Material for this task:

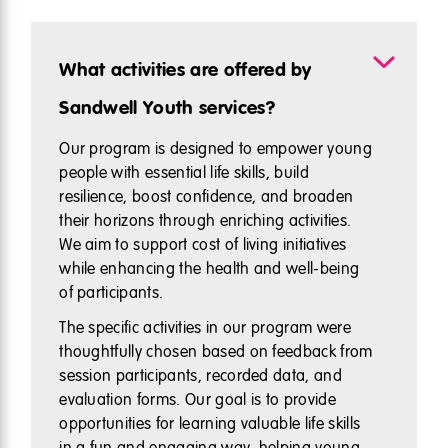
What activities are offered by
Sandwell Youth services?
Our program is designed to empower young
people with essential life skills, build
resilience, boost confidence, and broaden
their horizons through enriching activities.
We aim to support cost of living initiatives
while enhancing the health and well-being
of participants.
The specific activities in our program were
thoughtfully chosen based on feedback from
session participants, recorded data, and
evaluation forms. Our goal is to provide
opportunities for learning valuable life skills
in a fun and engaging way, helping young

What the task asks: Reproduce the text of the entries above word for word, including line breaks, and leave out the pictures.

Result of the task:
What activities are offered by
Sandwell Youth services?
Our program is designed to empower young
people with essential life skills, build
resilience, boost confidence, and broaden
their horizons through enriching activities.
We aim to support cost of living initiatives
while enhancing the health and well-being
of participants.
The specific activities in our program were
thoughtfully chosen based on feedback from
session participants, recorded data, and
evaluation forms. Our goal is to provide
opportunities for learning valuable life skills
in a fun and engaging way, helping young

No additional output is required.